The United Kingdom Prospective Diabetes Study (UKPDS) found similar benefits of intensive blood glucose control for patients with newly diagnosed type 2 diabetes.[4] In the Kumamoto study in Japan of patients with type 2 diabetes who were taking insulin, the benefits of intensive control of blood glucose levels were likewise demonstrated.[5]

The DCCT documented "early worsening" of diabetic retinopathy in the study population.[6] Early worsening of retinopathy occurred in 13.1% of 711 patients assigned to intensive treatment and in 7.6% of 728 patients assigned to conventional treatment. Nevertheless, after 18 months this early worsening in retinopathy reversed, and patients in the intensive-treatment group fared better than those on conventional therapy.

In the DCCT, the long-term benefits of intensive control clearly outweighed the risk of early worsening of retinopathy, and no case of early worsening resulted in serious visual loss.

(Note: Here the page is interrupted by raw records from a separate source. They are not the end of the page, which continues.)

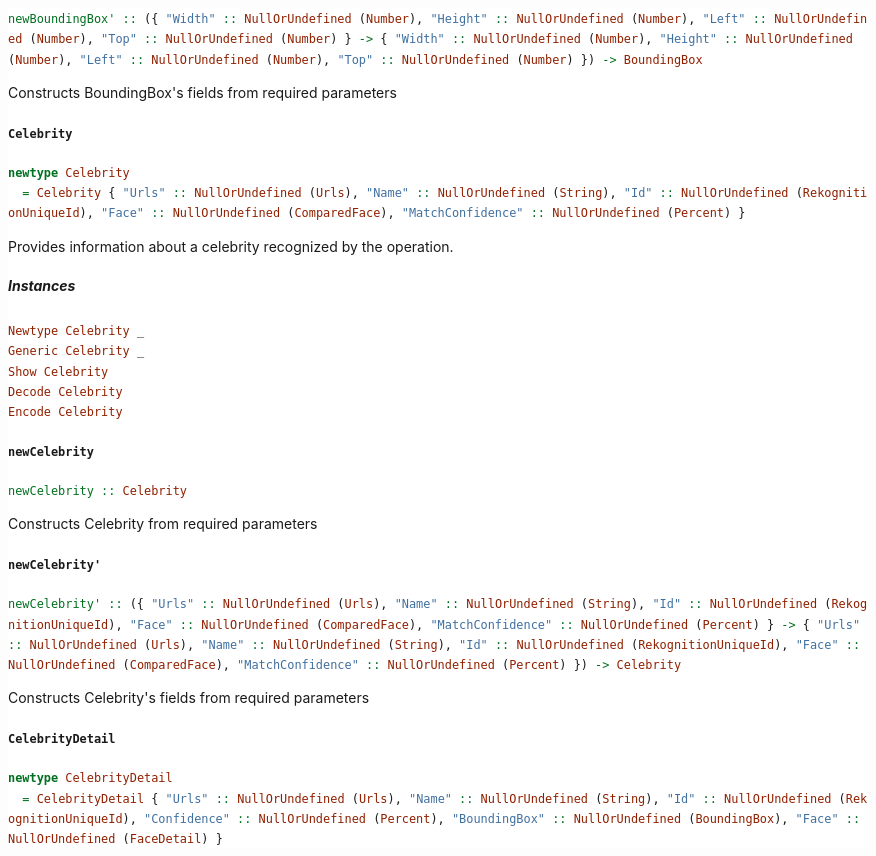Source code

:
 ``` purescript
newBoundingBox' :: ({ "Width" :: NullOrUndefined (Number), "Height" :: NullOrUndefined (Number), "Left" :: NullOrUndefined (Number), "Top" :: NullOrUndefined (Number) } -> { "Width" :: NullOrUndefined (Number), "Height" :: NullOrUndefined (Number), "Left" :: NullOrUndefined (Number), "Top" :: NullOrUndefined (Number) }) -> BoundingBox
```

Constructs BoundingBox's fields from required parameters

#### `Celebrity`

``` purescript
newtype Celebrity
  = Celebrity { "Urls" :: NullOrUndefined (Urls), "Name" :: NullOrUndefined (String), "Id" :: NullOrUndefined (RekognitionUniqueId), "Face" :: NullOrUndefined (ComparedFace), "MatchConfidence" :: NullOrUndefined (Percent) }
```

<p>Provides information about a celebrity recognized by the operation.</p>

##### Instances
``` purescript
Newtype Celebrity _
Generic Celebrity _
Show Celebrity
Decode Celebrity
Encode Celebrity
```

#### `newCelebrity`

``` purescript
newCelebrity :: Celebrity
```

Constructs Celebrity from required parameters

#### `newCelebrity'`

``` purescript
newCelebrity' :: ({ "Urls" :: NullOrUndefined (Urls), "Name" :: NullOrUndefined (String), "Id" :: NullOrUndefined (RekognitionUniqueId), "Face" :: NullOrUndefined (ComparedFace), "MatchConfidence" :: NullOrUndefined (Percent) } -> { "Urls" :: NullOrUndefined (Urls), "Name" :: NullOrUndefined (String), "Id" :: NullOrUndefined (RekognitionUniqueId), "Face" :: NullOrUndefined (ComparedFace), "MatchConfidence" :: NullOrUndefined (Percent) }) -> Celebrity
```

Constructs Celebrity's fields from required parameters

#### `CelebrityDetail`

``` purescript
newtype CelebrityDetail
  = CelebrityDetail { "Urls" :: NullOrUndefined (Urls), "Name" :: NullOrUndefined (String), "Id" :: NullOrUndefined (RekognitionUniqueId), "Confidence" :: NullOrUndefined (Percent), "BoundingBox" :: NullOrUndefined (BoundingBox), "Face" :: NullOrUndefined (FaceDetail) }
```
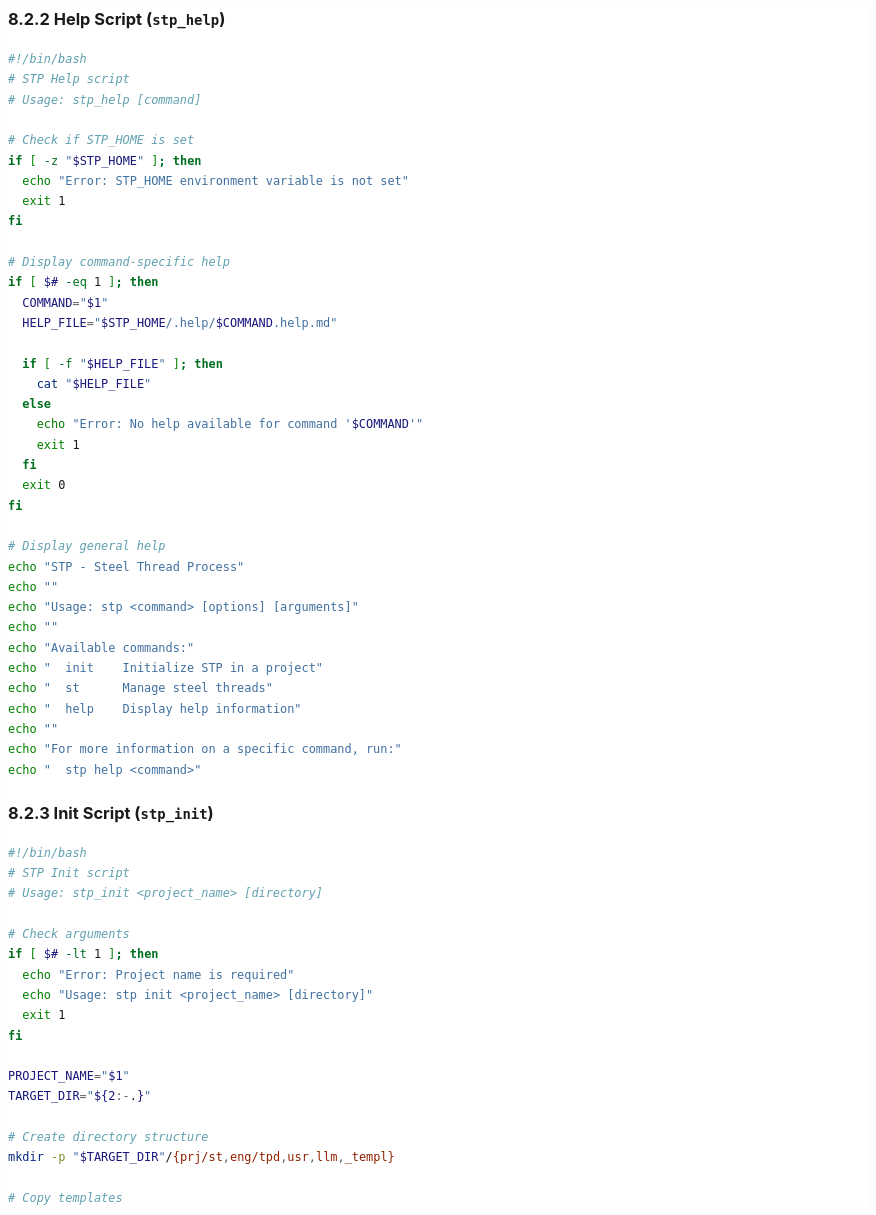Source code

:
 ```bash
```

### 8.2.2 Help Script (`stp_help`)

```bash
#!/bin/bash
# STP Help script
# Usage: stp_help [command]

# Check if STP_HOME is set
if [ -z "$STP_HOME" ]; then
  echo "Error: STP_HOME environment variable is not set"
  exit 1
fi

# Display command-specific help
if [ $# -eq 1 ]; then
  COMMAND="$1"
  HELP_FILE="$STP_HOME/.help/$COMMAND.help.md"
  
  if [ -f "$HELP_FILE" ]; then
    cat "$HELP_FILE"
  else
    echo "Error: No help available for command '$COMMAND'"
    exit 1
  fi
  exit 0
fi

# Display general help
echo "STP - Steel Thread Process"
echo ""
echo "Usage: stp <command> [options] [arguments]"
echo ""
echo "Available commands:"
echo "  init    Initialize STP in a project"
echo "  st      Manage steel threads"
echo "  help    Display help information"
echo ""
echo "For more information on a specific command, run:"
echo "  stp help <command>"
```

### 8.2.3 Init Script (`stp_init`)

```bash
#!/bin/bash
# STP Init script
# Usage: stp_init <project_name> [directory]

# Check arguments
if [ $# -lt 1 ]; then
  echo "Error: Project name is required"
  echo "Usage: stp init <project_name> [directory]"
  exit 1
fi

PROJECT_NAME="$1"
TARGET_DIR="${2:-.}"

# Create directory structure
mkdir -p "$TARGET_DIR"/{prj/st,eng/tpd,usr,llm,_templ}

# Copy templates
```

Based on these findings, it is recommended that persons with type 1 or type 2 diabetes initiate intensive therapy as early as possible, and maintain intensive therapy for as long as possible, with the expectation that intensive control of blood glucose levels will reduce the risk of onset and progression of diabetic retinopathy. For patients with elevated hemoglobin A1c levels, careful retinal evaluation, close retinal follow-up, and laser photocoagulation (or anti-VEGF nowadays) as indicated are important components of care as intensive therapy is initiated.

References

1. The Diabetes Control and Complications Trial Research Group. The effect of intensive treatment of diabetes on the development and progression of long-term complications in insulin-dependent diabetes mellitus. N Engl J Med. 1993;329:977-986.

2. The effect of intensive diabetes treatment on the progression of diabetic retinopathy in insulin-dependent diabetes mellitus. The Diabetes Control and Complications Trial. Arch Ophthalmol. 1995;113:36-51.

3. Retinopathy and nephropathy in patients with type 1 diabetes four years after a trial of intensive therapy. The Diabetes Control and Complications Trial/Epidemiology of Diabetes Interventions and Complications Research Group. N Engl J Med. 2000;342:381-389.

4. Intensive blood-glucose control with sulphonylureas or insulin compared with conventional treatment and risk of complications in patients with type 2 diabetes (UKPDS 33). UK Prospective Diabetes Study (UKPDS) Group. Lancet. 1998;352:837-853.

5. Shichiri M, Kishikawa H, Ohkubo Y, Wake N. Long-term results of the Kumamoto study on optimal diabetes control in type 2 diabetic patients. Diabetes Care. 2000;23(suppl 2):B21-B29.

6. Early worsening of diabetic retinopathy in the Diabetes Control and Complications Trial. Arch Ophthalmol. 1998;116:874-886.

It is evidence-based that tight glucose control, I mean suddenly drop of sugar, could worsen diabetic retinopathy, that is why is always recommended to decrease sugar gradually to prevent deterioration of diabetic retinopathy.

Marrianne--When you recommend decreasing sugar gradually I suspect that you are referring to glucose. I agree that stable glucose levels are important and extreme highs and lows can be damaging.